クチナシの実も生薬の一つ

 今年も残すところ、あと少しとなりました。新年に向けておせち料理を作られる方も多いことでしょう。今回は、栗きんとんを作るときに使うクチナシの話。クチナシの花は白ですが、果実は熟すと黄色です。栗きんとんを作る際の色付けに使用され、サツマイモと一緒に煮ると鮮やかな黄色になります。
 名前の由来は、クチナシの果実は秋を過ぎても口を閉じたまま開かないから「口無し」になったという説があります。また、実の形が「巵(さかずき)」という底の丸い酒杯に似ているため「巵子(しし)」や「梔子(しし)」と呼ばれることもあります。
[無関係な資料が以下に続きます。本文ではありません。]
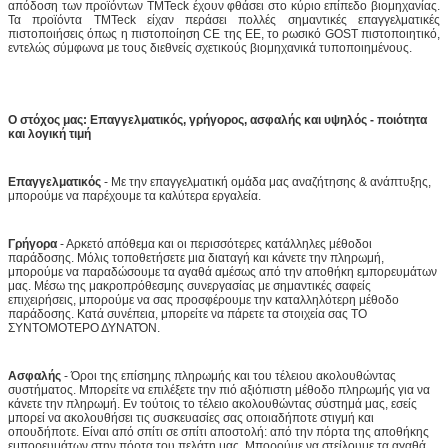
απόδοση των προϊόντων TMTeck έχουν φθάσει στο κύριο επίπεδο βιομηχανίας.
Τα προϊόντα TMTeck είχαν περάσει πολλές σημαντικές επαγγελματικές
πιστοποιήσεις όπως η πιστοποίηση CE της ΕΕ, το ρωσικό GOST πιστοποιητικό,
εντελώς σύμφωνα με τους διεθνείς σχετικούς βιομηχανικά τυποποιημένους.
Ο στόχος μας: Επαγγελματικός, γρήγορος, ασφαλής και υψηλός - ποιότητα
και λογική τιμή
Επαγγελματικός
- Με την επαγγελματική ομάδα μας αναζήτησης & ανάπτυξης,
μπορούμε να παρέχουμε τα καλύτερα εργαλεία.
Γρήγορα
- Αρκετό απόθεμα και οι περισσότερες κατάλληλες μέθοδοι
παράδοσης. Μόλις τοποθετήσετε μια διαταγή και κάνετε την πληρωμή,
μπορούμε να παραδώσουμε τα αγαθά αμέσως από την αποθήκη εμπορευμάτων
μας. Μέσω της μακροπρόθεσμης συνεργασίας με σημαντικές σαφείς
επιχειρήσεις, μπορούμε να σας προσφέρουμε την καταλληλότερη μέθοδο
παράδοσης. Κατά συνέπεια, μπορείτε να πάρετε τα στοιχεία σας ΤΟ
ΣΥΝΤΟΜΟΤΕΡΟ ΔΥΝΑΤΌΝ.
Ασφαλής
- Όροι της επίσημης πληρωμής και του τέλειου ακολουθώντας
συστήματος. Μπορείτε να επιλέξετε την πιό αξιόπιστη μέθοδο πληρωμής για να
κάνετε την πληρωμή. Εν τούτοις το τέλειο ακολουθώντας σύστημά μας, εσείς
μπορεί να ακολουθήσει τις συσκευασίες σας οποιαδήποτε στιγμή και
οπουδήποτε. Είναι από σπίτι σε σπίτι αποστολή: από την πόρτα της αποθήκης
εμπορευμάτων στην πόρτα του πελάτη μας. Μπορούμε να στείλουμε τα αγαθά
 このクチナシの実を乾燥させたものは、漢方薬の生薬(しょうやく)として昔からひんぱんに使われてきました。生薬名は、山梔子(さんしし)。熱を冷ます、炎症を抑えるなどの効能を持ちます。山梔子の入った漢方薬には、黄連解毒湯(おうれんげどくとう)、加味逍遥散(かみしょうようさん)などがあります。黄連解毒湯は、顔が赤くのぼせる傾向のある人、イライラして落ち着かない人などに使われる処方。加味逍遥散は、冷え、のぼせ、疲れやすい人など、女性に使われることの多い処方。そのほか温清飲(うんせいいん)、茵陳蒿湯(いんちんこうとう)など、多くの漢方薬に配合されている生薬です。
 一般的には、クチナシの実は、タクワンなど食品の色付けのために使われてきました。布の染料としても使われたほど色素を含みます。山梔子の入った漢方薬を煎じると黄色っぽくなることがあるのもそのせいです。